Since 1986, Murphy has helped local HFAs achieve legislative victories and ward off harmful changes to affordable housing incentives in the tax code.

Initially, Congress expected that the authority to issue MRBs and industrial development bonds would sunset. After several extensions of the ability to issue those types of bonds, the programs were made permanent in 1993. The LIHTC was also made permanent that year.

Getting the permanency for MRBs and LIHTCs was "a major victory," Murphy said.

NAHLFA also successfully worked on getting Congress to create the HOME program under the Cranston-Gonzalez National Affordable Housing Act of 1990. One of the main ways that HOME funds are used is to provide financing for multifamily affordable housing projects that fill the gap between projects' costs and how much can be raised through bond financing and the LIHTC, Murphy said.

In 2000, NAHLFA worked on legislation that increased the amounts in the cap formulas for PABs and the 9% LIHTCs and indexed the formulas to inflation. The Housing and Economic Recovery Act of 2008 provided an $11 billion one-time increase in volume cap for MRBs and multifamily housing bonds. It also made the LIHTC program easier to use. The American Recovery and Reinvestment Act of 2009 was also "very important" to the housing community, Murphy said.

NALHFA also worked to get the Treasury Department to create the New Issue Bond Purchase Program that ran from 2009 to 2011, under which the department agreed to buy up to $15.3 billion of tax-exempt MRBs and multifamily housing bonds. State and local HFAs would issue the bonds, which Fannie and Freddie would then securitize and then sell to Treasury, Murphy said.

MRB issuance has been low lately and is unlikely to pick up until conventional interest rates rise to about 5.5% or 6%, Murphy said. There is a lag between when MRBs are issued and when they are used to provide mortgages. During that lag time, the proceeds need to be invested, and since interest rates are low right now, the proceeds would be invested at rates below the bond rates.
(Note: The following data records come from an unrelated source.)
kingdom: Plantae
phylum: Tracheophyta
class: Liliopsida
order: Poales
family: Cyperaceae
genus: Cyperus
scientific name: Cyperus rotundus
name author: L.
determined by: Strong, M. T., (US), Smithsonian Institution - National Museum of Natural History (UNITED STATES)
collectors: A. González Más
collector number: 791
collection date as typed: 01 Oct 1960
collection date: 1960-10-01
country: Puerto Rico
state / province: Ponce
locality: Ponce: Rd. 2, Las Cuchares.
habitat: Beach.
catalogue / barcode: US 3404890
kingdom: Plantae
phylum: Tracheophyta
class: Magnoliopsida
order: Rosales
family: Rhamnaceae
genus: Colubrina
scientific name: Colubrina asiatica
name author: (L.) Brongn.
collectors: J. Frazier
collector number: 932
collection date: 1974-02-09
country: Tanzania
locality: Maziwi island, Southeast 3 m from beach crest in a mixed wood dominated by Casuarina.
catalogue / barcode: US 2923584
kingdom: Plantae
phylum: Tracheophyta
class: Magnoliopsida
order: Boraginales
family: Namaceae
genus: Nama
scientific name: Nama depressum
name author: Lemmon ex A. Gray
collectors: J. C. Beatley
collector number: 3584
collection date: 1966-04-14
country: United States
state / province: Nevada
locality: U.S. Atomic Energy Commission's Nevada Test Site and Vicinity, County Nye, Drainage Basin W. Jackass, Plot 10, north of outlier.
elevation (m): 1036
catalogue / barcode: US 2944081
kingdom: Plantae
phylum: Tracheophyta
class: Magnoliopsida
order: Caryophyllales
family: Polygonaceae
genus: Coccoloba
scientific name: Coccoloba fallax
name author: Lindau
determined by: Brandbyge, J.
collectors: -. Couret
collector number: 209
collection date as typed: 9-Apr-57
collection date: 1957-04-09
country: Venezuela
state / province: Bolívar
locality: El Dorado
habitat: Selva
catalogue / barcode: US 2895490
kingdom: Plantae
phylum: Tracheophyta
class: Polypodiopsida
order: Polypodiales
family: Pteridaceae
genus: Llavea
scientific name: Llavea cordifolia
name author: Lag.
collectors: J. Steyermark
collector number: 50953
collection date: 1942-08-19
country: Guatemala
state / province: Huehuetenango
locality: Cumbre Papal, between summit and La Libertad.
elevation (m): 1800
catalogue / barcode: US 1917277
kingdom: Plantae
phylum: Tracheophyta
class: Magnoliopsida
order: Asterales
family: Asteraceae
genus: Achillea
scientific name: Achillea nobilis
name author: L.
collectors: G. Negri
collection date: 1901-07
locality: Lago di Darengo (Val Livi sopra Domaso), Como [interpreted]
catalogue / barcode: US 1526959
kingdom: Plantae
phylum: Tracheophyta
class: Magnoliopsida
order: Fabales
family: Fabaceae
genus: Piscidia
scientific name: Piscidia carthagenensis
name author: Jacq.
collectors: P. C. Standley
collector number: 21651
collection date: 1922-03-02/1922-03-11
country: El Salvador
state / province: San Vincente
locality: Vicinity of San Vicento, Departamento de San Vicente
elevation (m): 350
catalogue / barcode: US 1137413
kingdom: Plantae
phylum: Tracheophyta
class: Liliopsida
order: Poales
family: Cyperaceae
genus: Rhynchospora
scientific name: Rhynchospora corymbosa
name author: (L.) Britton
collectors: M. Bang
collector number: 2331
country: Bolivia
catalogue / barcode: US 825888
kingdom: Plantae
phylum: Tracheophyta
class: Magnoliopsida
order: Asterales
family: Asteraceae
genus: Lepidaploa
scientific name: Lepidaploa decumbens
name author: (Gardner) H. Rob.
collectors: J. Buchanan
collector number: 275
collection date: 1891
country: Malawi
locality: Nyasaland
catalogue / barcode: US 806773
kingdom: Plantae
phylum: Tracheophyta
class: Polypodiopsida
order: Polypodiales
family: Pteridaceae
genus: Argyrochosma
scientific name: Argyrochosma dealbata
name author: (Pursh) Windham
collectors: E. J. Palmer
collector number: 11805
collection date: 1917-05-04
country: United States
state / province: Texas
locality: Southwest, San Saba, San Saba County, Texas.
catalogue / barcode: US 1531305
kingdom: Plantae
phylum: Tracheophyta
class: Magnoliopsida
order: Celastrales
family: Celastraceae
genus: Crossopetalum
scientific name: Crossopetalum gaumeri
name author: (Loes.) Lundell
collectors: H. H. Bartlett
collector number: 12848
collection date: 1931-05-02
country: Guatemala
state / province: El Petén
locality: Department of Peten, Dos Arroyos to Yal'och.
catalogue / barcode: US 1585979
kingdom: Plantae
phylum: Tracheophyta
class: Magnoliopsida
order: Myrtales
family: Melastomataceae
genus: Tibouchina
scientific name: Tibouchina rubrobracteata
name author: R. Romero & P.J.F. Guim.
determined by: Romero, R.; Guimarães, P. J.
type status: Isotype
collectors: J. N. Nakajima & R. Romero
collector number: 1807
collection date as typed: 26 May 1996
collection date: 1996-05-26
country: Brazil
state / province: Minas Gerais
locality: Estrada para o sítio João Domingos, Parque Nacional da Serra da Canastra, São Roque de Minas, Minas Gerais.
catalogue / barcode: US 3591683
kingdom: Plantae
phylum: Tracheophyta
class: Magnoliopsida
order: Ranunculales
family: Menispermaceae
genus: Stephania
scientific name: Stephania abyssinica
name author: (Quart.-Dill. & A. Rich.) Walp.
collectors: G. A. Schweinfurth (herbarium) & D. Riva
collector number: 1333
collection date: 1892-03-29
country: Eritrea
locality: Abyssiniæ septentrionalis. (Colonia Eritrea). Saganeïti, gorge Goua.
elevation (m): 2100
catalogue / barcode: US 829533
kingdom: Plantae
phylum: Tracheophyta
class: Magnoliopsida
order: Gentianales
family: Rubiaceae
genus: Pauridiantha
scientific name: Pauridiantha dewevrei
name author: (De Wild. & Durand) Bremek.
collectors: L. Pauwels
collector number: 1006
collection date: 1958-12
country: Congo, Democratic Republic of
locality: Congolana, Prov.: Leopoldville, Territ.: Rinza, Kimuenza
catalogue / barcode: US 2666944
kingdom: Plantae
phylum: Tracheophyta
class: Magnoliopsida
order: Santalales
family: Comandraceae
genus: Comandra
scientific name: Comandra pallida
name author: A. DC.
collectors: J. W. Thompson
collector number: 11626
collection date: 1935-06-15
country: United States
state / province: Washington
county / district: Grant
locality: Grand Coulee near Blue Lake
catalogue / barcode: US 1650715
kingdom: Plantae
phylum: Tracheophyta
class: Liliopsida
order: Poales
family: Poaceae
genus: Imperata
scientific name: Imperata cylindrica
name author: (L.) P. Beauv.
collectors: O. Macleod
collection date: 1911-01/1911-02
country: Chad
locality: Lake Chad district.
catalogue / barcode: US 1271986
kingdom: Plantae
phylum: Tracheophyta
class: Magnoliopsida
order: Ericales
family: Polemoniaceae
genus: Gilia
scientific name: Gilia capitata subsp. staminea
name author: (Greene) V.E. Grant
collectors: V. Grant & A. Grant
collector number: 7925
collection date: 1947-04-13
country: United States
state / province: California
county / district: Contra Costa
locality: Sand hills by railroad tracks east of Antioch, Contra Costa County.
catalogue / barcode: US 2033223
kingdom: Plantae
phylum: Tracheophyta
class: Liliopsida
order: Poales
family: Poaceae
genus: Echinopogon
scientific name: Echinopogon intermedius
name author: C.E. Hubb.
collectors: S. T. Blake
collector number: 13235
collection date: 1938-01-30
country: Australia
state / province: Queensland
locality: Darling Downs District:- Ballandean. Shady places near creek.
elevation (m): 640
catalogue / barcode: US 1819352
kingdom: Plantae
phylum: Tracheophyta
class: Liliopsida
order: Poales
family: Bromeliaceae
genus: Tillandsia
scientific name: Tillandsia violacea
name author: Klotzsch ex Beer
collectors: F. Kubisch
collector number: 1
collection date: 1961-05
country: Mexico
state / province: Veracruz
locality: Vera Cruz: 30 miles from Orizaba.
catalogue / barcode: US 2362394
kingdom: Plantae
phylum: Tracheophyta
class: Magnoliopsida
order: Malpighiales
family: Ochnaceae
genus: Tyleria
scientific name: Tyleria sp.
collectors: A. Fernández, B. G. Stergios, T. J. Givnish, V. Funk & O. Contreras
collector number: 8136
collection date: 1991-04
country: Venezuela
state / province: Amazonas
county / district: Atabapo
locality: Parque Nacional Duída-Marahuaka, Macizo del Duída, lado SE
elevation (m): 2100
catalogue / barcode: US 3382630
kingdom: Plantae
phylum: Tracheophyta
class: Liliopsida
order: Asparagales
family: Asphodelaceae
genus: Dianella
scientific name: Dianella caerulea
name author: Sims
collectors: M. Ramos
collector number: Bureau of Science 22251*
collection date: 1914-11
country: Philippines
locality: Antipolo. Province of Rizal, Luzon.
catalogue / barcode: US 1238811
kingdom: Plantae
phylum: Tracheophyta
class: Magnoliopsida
In the meantime, HFAs have been issuing taxable securities as an alternative to MRBs, he said.

Multifamily housing bond issuance has been fairly steady. "It's a very effective tool, because it brings low-market financing to the developers, either new construction or preservation of multifamily affordable housing," he said.

Murphy described himself as "a local government guy through and through."

He started his career in city government and management in Bowie, Md. in 1967. The city was planning to redevelop its blighted areas. "Though I wasn't working directly on that, I was very interested in it," he said.

Murphy stayed at the city until the early 1970s, becoming Bowie's acting city manager for about 18 months toward the end of that time. He also got into lobbying while working for the city, representing Bowie before the Maryland General Assembly.

A desire to use his legislative experience at the national level led him to take a job at the National Association of Counties, where he worked on housing and community development issues. He worked at NACo from 1972 to 1983, then at a government relations firm for two years, and joined NALHFA in 1985.

Murphy works for Smith Bucklin Corp., an association management company. In addition to his role at NALHFA, he is also executive director for the National Association for County Community and Economic Development. The groups have some overlapping membership, but bonds are not a primary tool used by NACCED members, Murphy said. Boehlert will become executive director of both groups.

In his retirement, Murphy intends to "volunteer and take a little time to read and decompress." He also plans to take continuing education courses at American University and babysit his young grandchildren about one day a week.